Eczacıbaşı VitrA'nın menajeri Nalan Ural da takımların elde ettiği başarının temellerinin 2003'te milli takımın Avrupa ikinciliği ile atıldığını belirtti.

Son yıllarda dünyanın en iyi oyuncuları ve antrenörlerinin Türkiye'de çalıştığını aktaran Nalan Ural, şunları kaydetti:

"Önemli isimlerin Türkiye Ligi'nde bulunmasının Türk oyunculara da katkısı çok fazla oldu. Üst düzey isimler bizim gibi kulüp yöneticilerinin vizyonunu da genişletti. Kulüplerimizin çok ciddi organizasyon yeteneği var. İyi antrenör, iyi oyuncu ve organizasyon yeteneğinin bir araya gelmesi bizleri bugünlere getirdi. Bu başarıların milli takıma da yansıyacağını düşünüyorum. Önümüzdeki 5-6 sene de bu başarılar devam edecektir. Türkiye, dünyanın en iyi ligi konumunda."

Elde edilen başarıların yalnızca bütçelere bağlanamayacağını savunan Nalan Ural, "Bu bütçelerle buralara gelmedik. Daha az bütçelerle başladık, seviye arttıkça bütçeler de yükseldi. Başarıların sebebinin tamamen bütçeler olduğunu düşünmüyorum. Kulüplerin devamlılığı çok önemli, Avrupa'da bir sene yatırım yapıp, bir sonraki sene yapmayan çok kulüp var. Türkiye adına sevindirici bir başka gelişme de Anadolu kulüplerinin de yavaş yavaş voleybola yatırım yapmaya başlamasıdır." şeklinde konuştu.


- Duca: "Daha fazla Türk oyuncu ortaya çıkarılmalı"


Eczacıbaşı VitrA'da 1972-1986 yılları arasında oynayan ve 120 kez de Türk Milli Takımı'nın formasını giyen eski milli oyuncu Violet Duca, Türk kadın voleybolunun yükselişi sebebiyle gurur duyduğunu belirtti.

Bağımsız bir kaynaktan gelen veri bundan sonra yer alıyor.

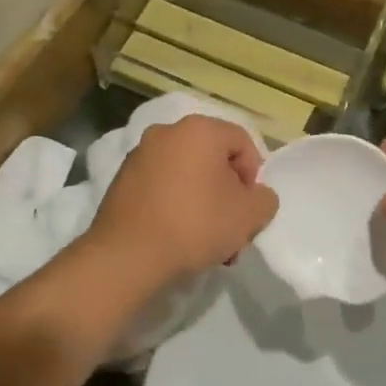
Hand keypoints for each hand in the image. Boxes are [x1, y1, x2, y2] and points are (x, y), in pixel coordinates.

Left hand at [85, 116, 278, 290]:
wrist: (128, 255)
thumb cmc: (196, 225)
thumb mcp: (250, 215)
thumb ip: (264, 199)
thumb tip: (255, 196)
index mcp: (199, 129)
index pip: (242, 142)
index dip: (253, 176)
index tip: (248, 208)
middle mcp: (167, 132)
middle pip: (212, 159)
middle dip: (227, 194)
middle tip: (230, 230)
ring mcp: (139, 155)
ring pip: (187, 175)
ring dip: (202, 203)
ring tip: (206, 243)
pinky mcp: (121, 180)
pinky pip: (161, 187)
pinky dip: (175, 206)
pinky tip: (178, 238)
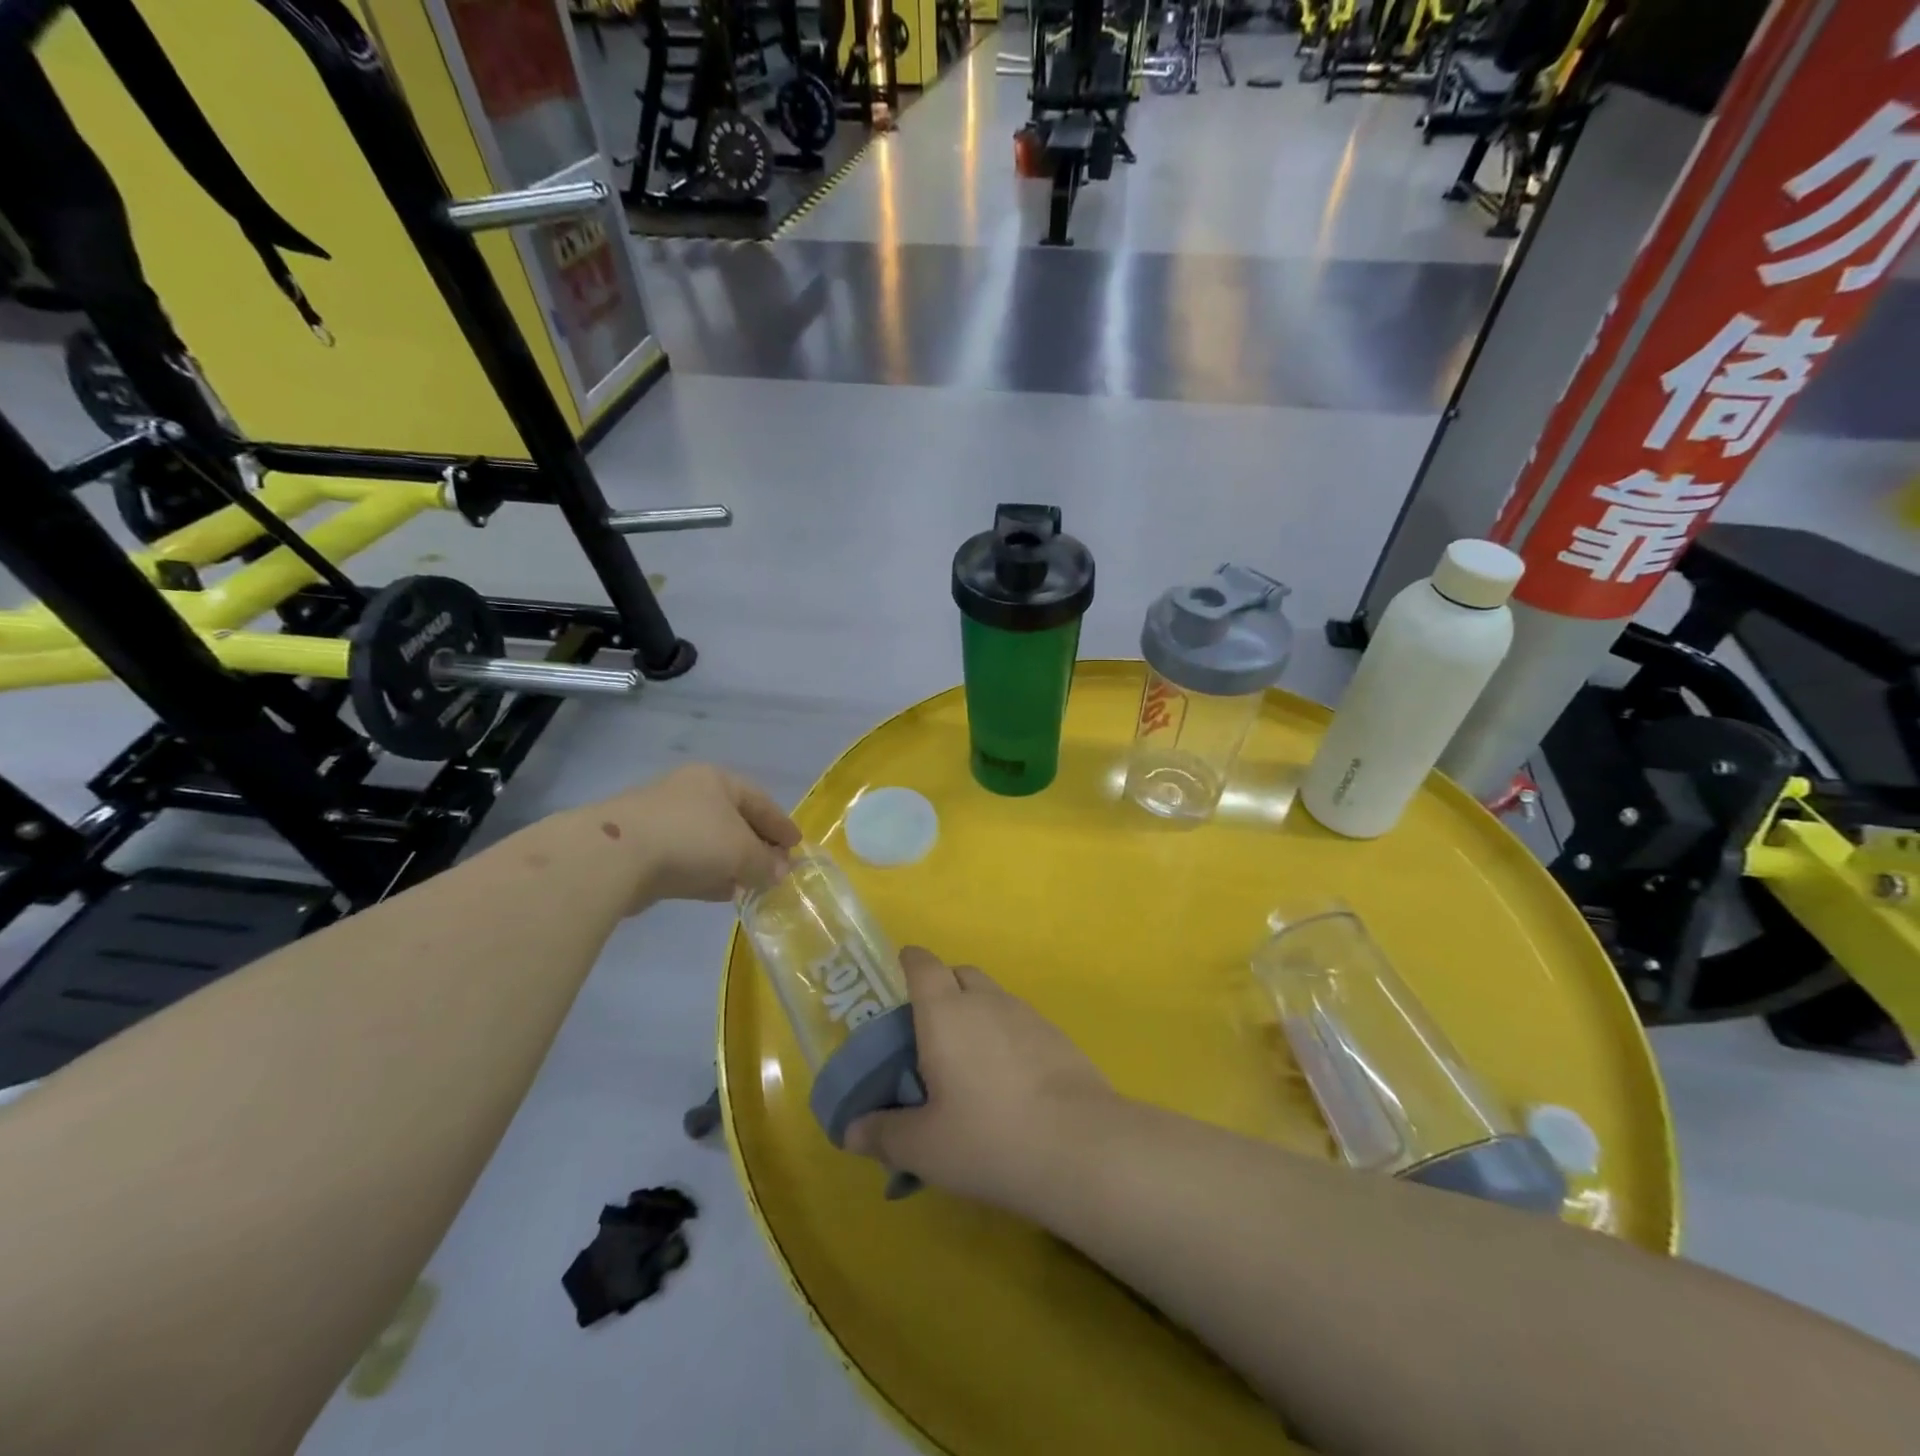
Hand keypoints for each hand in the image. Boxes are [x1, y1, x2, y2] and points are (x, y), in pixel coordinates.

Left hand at [595, 764, 800, 907]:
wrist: (614, 856)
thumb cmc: (692, 838)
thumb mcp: (742, 852)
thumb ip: (766, 864)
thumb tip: (781, 873)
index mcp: (716, 780)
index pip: (760, 800)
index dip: (781, 824)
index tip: (797, 846)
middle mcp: (690, 794)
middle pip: (734, 820)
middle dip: (756, 845)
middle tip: (776, 868)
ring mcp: (663, 821)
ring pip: (709, 843)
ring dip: (732, 863)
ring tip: (752, 885)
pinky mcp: (643, 851)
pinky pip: (687, 862)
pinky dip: (707, 875)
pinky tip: (721, 892)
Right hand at [846, 947, 1113, 1214]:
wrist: (1080, 1146)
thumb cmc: (988, 1138)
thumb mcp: (924, 1147)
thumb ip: (884, 1134)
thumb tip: (850, 1131)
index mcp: (945, 1012)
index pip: (923, 964)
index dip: (909, 962)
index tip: (899, 974)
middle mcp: (986, 1000)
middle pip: (959, 973)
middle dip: (942, 988)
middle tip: (929, 1032)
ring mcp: (1026, 1014)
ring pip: (992, 997)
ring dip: (976, 1013)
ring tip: (968, 1061)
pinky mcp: (1057, 1036)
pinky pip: (1020, 1021)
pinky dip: (1005, 1035)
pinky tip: (1007, 1079)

Violet Duca, CEV'in kuralı olmasa Dörtlü Final'de 3 Türk takımının bile yer alabileceğini iddia ederek, kazanılan başarılar hakkında şunları söyledi:

"Voleybol, kadınlarda Türkiye'de çok sevilen bir spor, dünya bazında da iyi yerlere geldik. İnşallah milli takım bazında da bu olacak. Dünya yıldızları ligimizde oynuyor ancak Galatasaray gibi diğer kulüplere göre çok küçük bütçesi olan bir takım da ligde finale yükselebiliyor. Galatasaray, VakıfBank'ı eleyerek gençlerle ve takım oyunuyla neler başarılabileceğini de gösterdi. Bunlar da sevindirici olaylar. VakıfBank, Galatasaray yenilgisinden sonra çok sıkı çalıştı, Dörtlü Final'de şiir gibi top oynadı. Hakkımız olan şampiyonluğu aldık, Eczacıbaşı da 3.'lüğü elde etti. Her sene takımlarımızın derece ile dönmesi kadın voleybolunda dünyadaki yerimizi de zirveye taşıyor. Türkiye'de en başarılı sporumuz kesinlikle voleybol."

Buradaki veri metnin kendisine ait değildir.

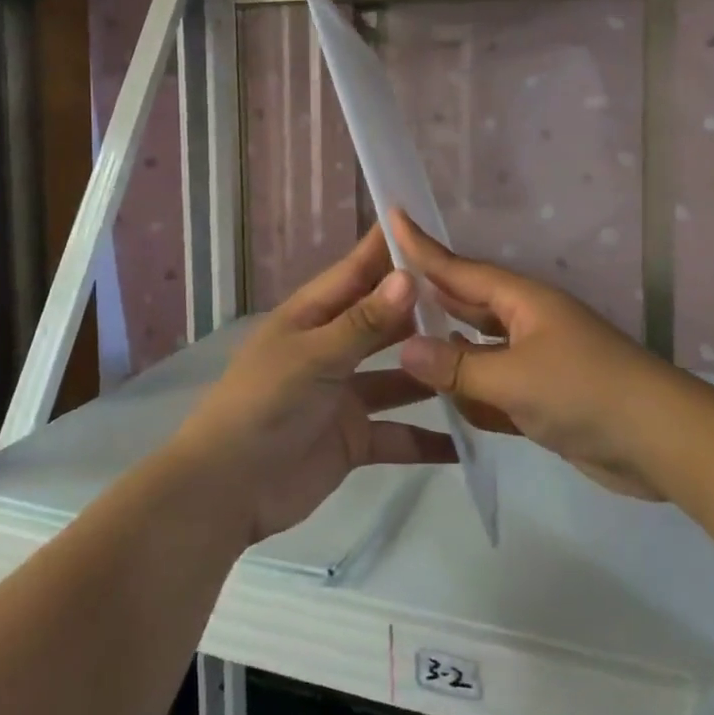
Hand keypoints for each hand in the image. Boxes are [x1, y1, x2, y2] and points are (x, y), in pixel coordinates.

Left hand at [170, 226, 456, 543]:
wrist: (226, 491)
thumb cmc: (263, 405)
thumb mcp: (313, 357)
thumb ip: (364, 322)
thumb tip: (408, 275)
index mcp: (313, 318)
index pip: (357, 272)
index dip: (389, 249)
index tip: (431, 224)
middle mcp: (333, 349)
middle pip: (385, 322)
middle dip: (425, 309)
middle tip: (481, 294)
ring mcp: (346, 396)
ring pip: (400, 377)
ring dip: (433, 371)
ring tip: (487, 359)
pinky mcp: (356, 439)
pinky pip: (400, 434)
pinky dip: (429, 439)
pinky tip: (472, 439)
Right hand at [390, 210, 702, 500]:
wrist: (660, 442)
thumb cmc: (585, 392)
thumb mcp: (515, 378)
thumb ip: (458, 366)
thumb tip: (406, 348)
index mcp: (523, 301)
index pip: (460, 270)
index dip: (423, 248)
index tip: (392, 218)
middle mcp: (527, 323)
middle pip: (468, 305)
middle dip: (429, 299)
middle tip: (380, 289)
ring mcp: (537, 361)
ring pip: (479, 348)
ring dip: (448, 349)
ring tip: (399, 344)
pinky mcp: (543, 398)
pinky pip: (495, 386)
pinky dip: (472, 391)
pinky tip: (444, 398)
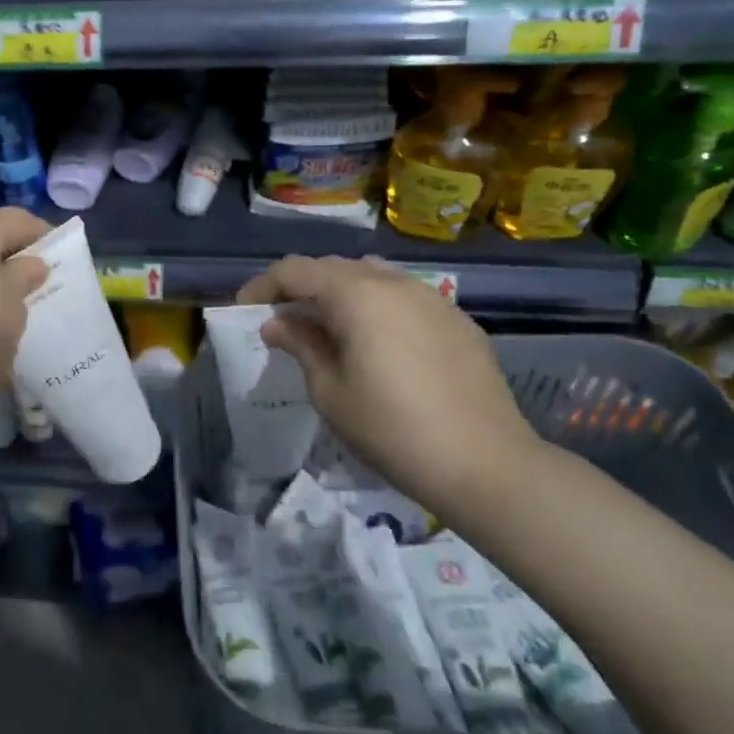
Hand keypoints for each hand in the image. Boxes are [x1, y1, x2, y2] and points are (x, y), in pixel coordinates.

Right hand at [236, 255, 546, 512]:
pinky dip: (376, 307)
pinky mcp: (458, 320)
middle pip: (333, 268)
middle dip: (301, 288)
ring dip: (340, 294)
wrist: (487, 465)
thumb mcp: (329, 391)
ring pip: (372, 278)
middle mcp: (394, 283)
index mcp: (356, 295)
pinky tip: (376, 343)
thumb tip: (278, 324)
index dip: (263, 286)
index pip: (295, 270)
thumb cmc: (392, 429)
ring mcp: (432, 298)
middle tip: (282, 321)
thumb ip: (301, 346)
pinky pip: (404, 298)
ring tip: (327, 328)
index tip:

Elde edilen başarıların daha fazla Türk oyuncu ortaya çıkaracağını vurgulayan Duca, şöyle konuştu:

"Dereceler güzel ama öbür taraftan milli takım için kulüplerde Türk oyunculara daha fazla şans verilmesi gerektiğini düşünüyorum. Bütçeler yüksek olabilir ama takım olmak en önemlisi. Galatasaray takım oyunu ve Türk antrenörle bu başarıyı elde etti. Bu ekonomik gücün ve başarıların rüzgarıyla daha fazla Türk oyuncu ortaya çıkarılmalı."